Dataset entries:

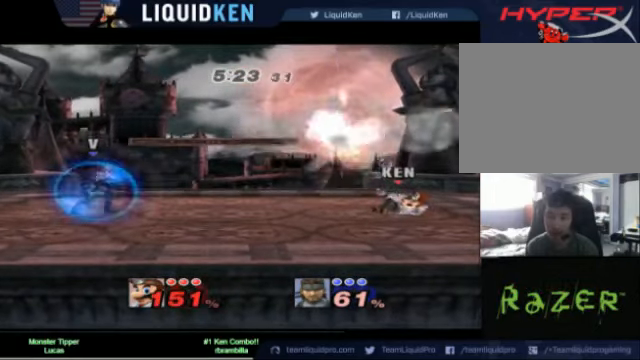
{"dt_ms": 520, "buttons": [], "left_stick": "down-right", "right_stick": "center", "events": [[80, "A", "up"], [80, "left_stick", "down-right"], [120, "A", "down"], [200, "A", "up"], [200, "left_stick", "left"], [240, "A", "down"], [280, "A", "up"], [320, "left_stick", "up-left"], [400, "A", "down"], [400, "left_stick", "down-left"], [440, "A", "up"], [520, "left_stick", "down-right"]]}
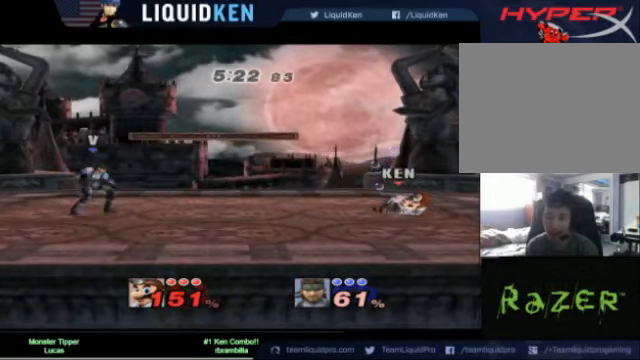
{"dt_ms": 480, "buttons": ["A"], "left_stick": "left", "right_stick": "center", "events": [[40, "A", "down"], [80, "A", "up"], [160, "A", "down"], [320, "left_stick", "down"], [440, "left_stick", "left"]]}
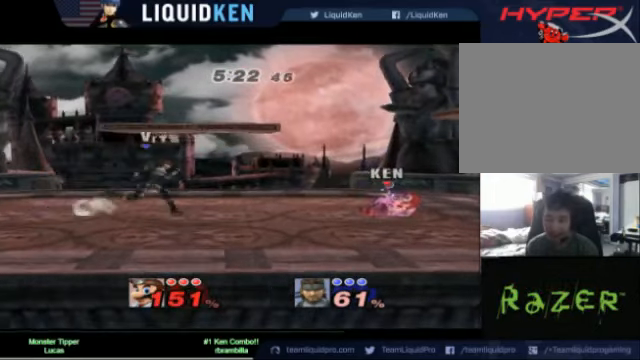
{"dt_ms": 520, "buttons": ["A"], "left_stick": "up-left", "right_stick": "center", "events": [[120, "left_stick", "up"], [200, "left_stick", "down"], [280, "A", "up"], [280, "left_stick", "up-left"], [400, "A", "down"], [400, "left_stick", "down"], [520, "left_stick", "up-left"]]}
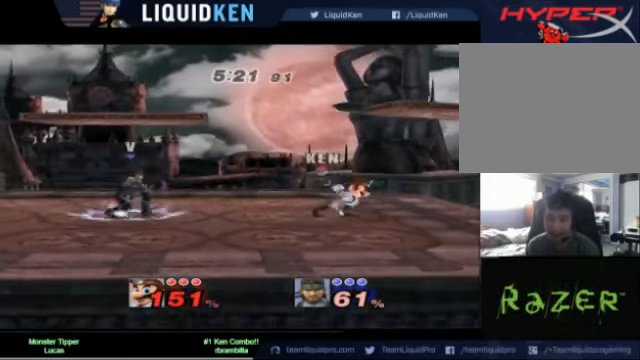
{"dt_ms": 1000, "buttons": ["A"], "left_stick": "up-right", "right_stick": "center"}
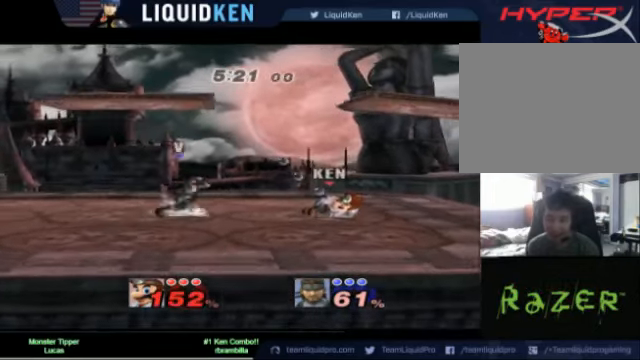
{"dt_ms": 480, "buttons": [], "left_stick": "down-left", "right_stick": "center", "events": [[40, "A", "up"], [80, "A", "down"], [80, "left_stick", "down-right"], [120, "A", "up"], [160, "left_stick", "up-right"], [280, "left_stick", "down-right"], [360, "A", "down"], [360, "left_stick", "up-left"], [440, "A", "up"], [480, "left_stick", "down-left"]]}
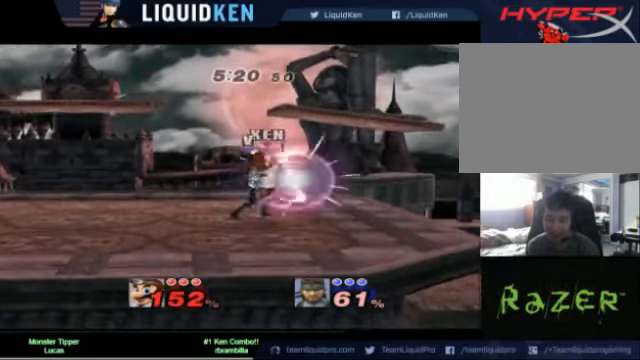
{"dt_ms": 520, "buttons": ["A"], "left_stick": "up-right", "right_stick": "center", "events": [[80, "A", "down"], [120, "left_stick", "up"], [240, "left_stick", "down-right"], [320, "left_stick", "up"], [400, "left_stick", "left"], [440, "A", "up"], [520, "A", "down"], [520, "left_stick", "up-right"]]}
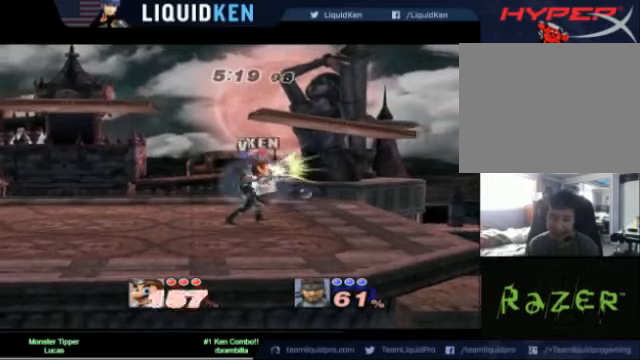
{"dt_ms": 480, "buttons": ["A"], "left_stick": "center", "right_stick": "center", "events": [[80, "A", "up"], [80, "left_stick", "up-left"], [120, "A", "down"], [200, "A", "up"], [200, "left_stick", "center"], [320, "A", "down"]]}
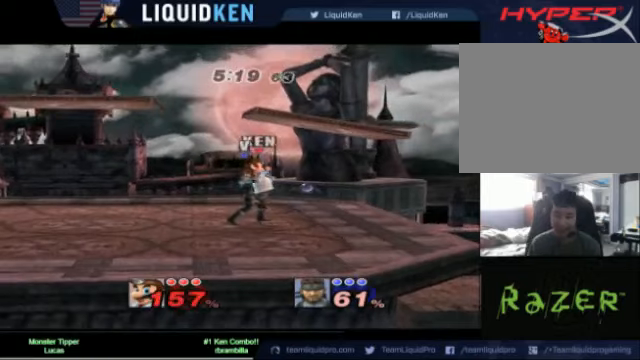
{"dt_ms": 520, "buttons": ["A"], "left_stick": "up-left", "right_stick": "center", "events": [[80, "left_stick", "left"], [320, "left_stick", "up-left"], [360, "A", "up"], [520, "A", "down"]]}
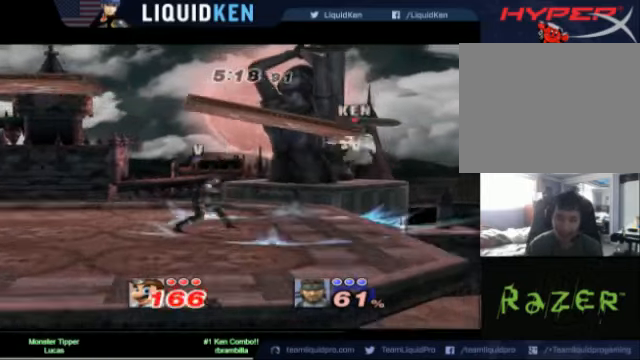
{"dt_ms": 480, "buttons": [], "left_stick": "down-left", "right_stick": "center", "events": [[40, "A", "up"], [120, "A", "down"], [280, "A", "up"], [360, "left_stick", "down-left"]]}
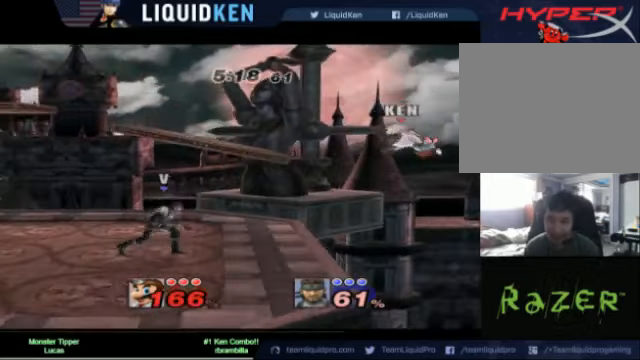
{"dt_ms": 520, "buttons": ["X"], "left_stick": "left", "right_stick": "center", "events": [[80, "left_stick", "center"], [160, "left_stick", "left"], [240, "X", "down"]]}
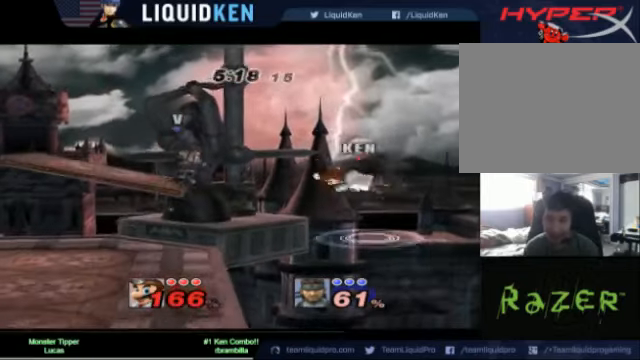
{"dt_ms": 480, "buttons": ["A"], "left_stick": "left", "right_stick": "center", "events": [[160, "X", "up"], [240, "A", "down"]]}
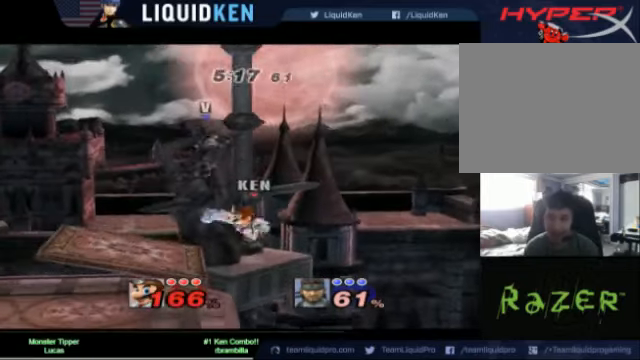
{"dt_ms": 520, "buttons": ["L1"], "left_stick": "left", "right_stick": "center", "events": [[320, "A", "up"], [360, "L1", "down"]]}
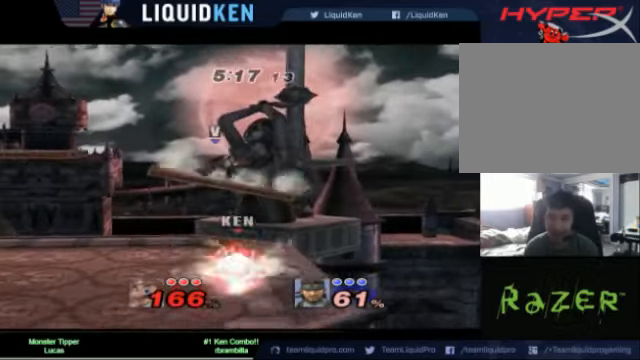
{"dt_ms": 480, "buttons": ["A", "X", "L1"], "left_stick": "up", "right_stick": "center", "events": [[120, "left_stick", "up"], [200, "X", "down"], [320, "A", "down"]]}
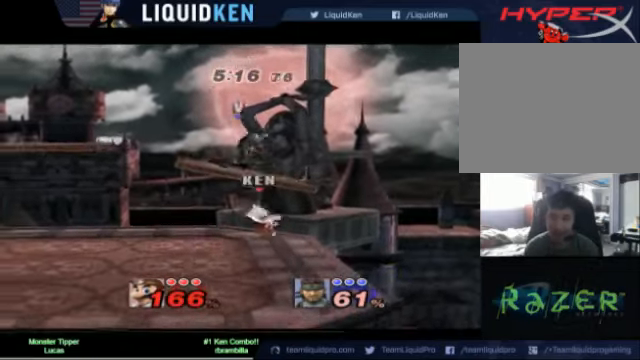
{"dt_ms": 520, "buttons": [], "left_stick": "up-left", "right_stick": "center", "events": [[200, "A", "up"], [240, "left_stick", "up-left"], [320, "L1", "up"], [320, "X", "up"]]}
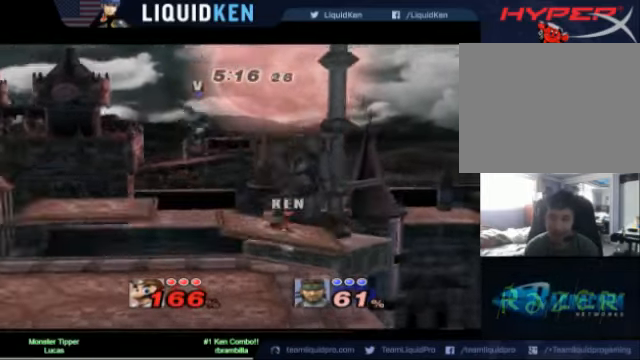
{"dt_ms": 480, "buttons": ["B"], "left_stick": "center", "right_stick": "center", "events": [[160, "left_stick", "center"], [200, "B", "down"], [320, "B", "up"], [360, "B", "down"], [400, "B", "up"], [480, "B", "down"]]}
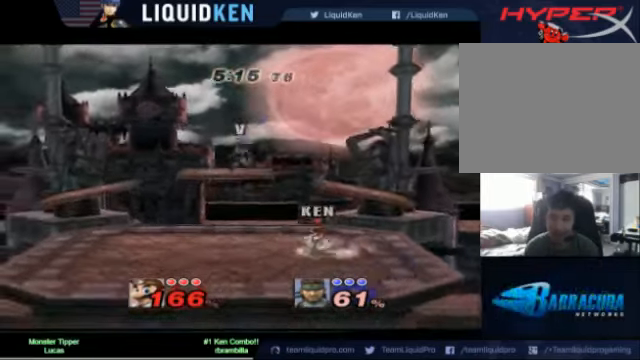
{"dt_ms": 520, "buttons": [], "left_stick": "center", "right_stick": "center", "events": [[120, "B", "up"], [160, "B", "down"], [320, "B", "up"]]}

Brief:
Your copy of the material above should be exact and free of pictures.

Output:
{"dt_ms": 520, "buttons": [], "left_stick": "down-right", "right_stick": "center", "events": [[80, "A", "up"], [80, "left_stick", "down-right"], [120, "A", "down"], [200, "A", "up"], [200, "left_stick", "left"], [240, "A", "down"], [280, "A", "up"], [320, "left_stick", "up-left"], [400, "A", "down"], [400, "left_stick", "down-left"], [440, "A", "up"], [520, "left_stick", "down-right"]]}
{"dt_ms": 480, "buttons": ["A"], "left_stick": "left", "right_stick": "center", "events": [[40, "A", "down"], [80, "A", "up"], [160, "A", "down"], [320, "left_stick", "down"], [440, "left_stick", "left"]]}
{"dt_ms": 520, "buttons": ["A"], "left_stick": "up-left", "right_stick": "center", "events": [[120, "left_stick", "up"], [200, "left_stick", "down"], [280, "A", "up"], [280, "left_stick", "up-left"], [400, "A", "down"], [400, "left_stick", "down"], [520, "left_stick", "up-left"]]}
{"dt_ms": 1000, "buttons": ["A"], "left_stick": "up-right", "right_stick": "center"}
{"dt_ms": 480, "buttons": [], "left_stick": "down-left", "right_stick": "center", "events": [[40, "A", "up"], [80, "A", "down"], [80, "left_stick", "down-right"], [120, "A", "up"], [160, "left_stick", "up-right"], [280, "left_stick", "down-right"], [360, "A", "down"], [360, "left_stick", "up-left"], [440, "A", "up"], [480, "left_stick", "down-left"]]}
{"dt_ms": 520, "buttons": ["A"], "left_stick": "up-right", "right_stick": "center", "events": [[80, "A", "down"], [120, "left_stick", "up"], [240, "left_stick", "down-right"], [320, "left_stick", "up"], [400, "left_stick", "left"], [440, "A", "up"], [520, "A", "down"], [520, "left_stick", "up-right"]]}
{"dt_ms": 480, "buttons": ["A"], "left_stick": "center", "right_stick": "center", "events": [[80, "A", "up"], [80, "left_stick", "up-left"], [120, "A", "down"], [200, "A", "up"], [200, "left_stick", "center"], [320, "A", "down"]]}
{"dt_ms": 520, "buttons": ["A"], "left_stick": "up-left", "right_stick": "center", "events": [[80, "left_stick", "left"], [320, "left_stick", "up-left"], [360, "A", "up"], [520, "A", "down"]]}
{"dt_ms": 480, "buttons": [], "left_stick": "down-left", "right_stick": "center", "events": [[40, "A", "up"], [120, "A", "down"], [280, "A", "up"], [360, "left_stick", "down-left"]]}
{"dt_ms": 520, "buttons": ["X"], "left_stick": "left", "right_stick": "center", "events": [[80, "left_stick", "center"], [160, "left_stick", "left"], [240, "X", "down"]]}
{"dt_ms": 480, "buttons": ["A"], "left_stick": "left", "right_stick": "center", "events": [[160, "X", "up"], [240, "A", "down"]]}
{"dt_ms": 520, "buttons": ["L1"], "left_stick": "left", "right_stick": "center", "events": [[320, "A", "up"], [360, "L1", "down"]]}
{"dt_ms": 480, "buttons": ["A", "X", "L1"], "left_stick": "up", "right_stick": "center", "events": [[120, "left_stick", "up"], [200, "X", "down"], [320, "A", "down"]]}
{"dt_ms": 520, "buttons": [], "left_stick": "up-left", "right_stick": "center", "events": [[200, "A", "up"], [240, "left_stick", "up-left"], [320, "L1", "up"], [320, "X", "up"]]}
{"dt_ms": 480, "buttons": ["B"], "left_stick": "center", "right_stick": "center", "events": [[160, "left_stick", "center"], [200, "B", "down"], [320, "B", "up"], [360, "B", "down"], [400, "B", "up"], [480, "B", "down"]]}
{"dt_ms": 520, "buttons": [], "left_stick": "center", "right_stick": "center", "events": [[120, "B", "up"], [160, "B", "down"], [320, "B", "up"]]}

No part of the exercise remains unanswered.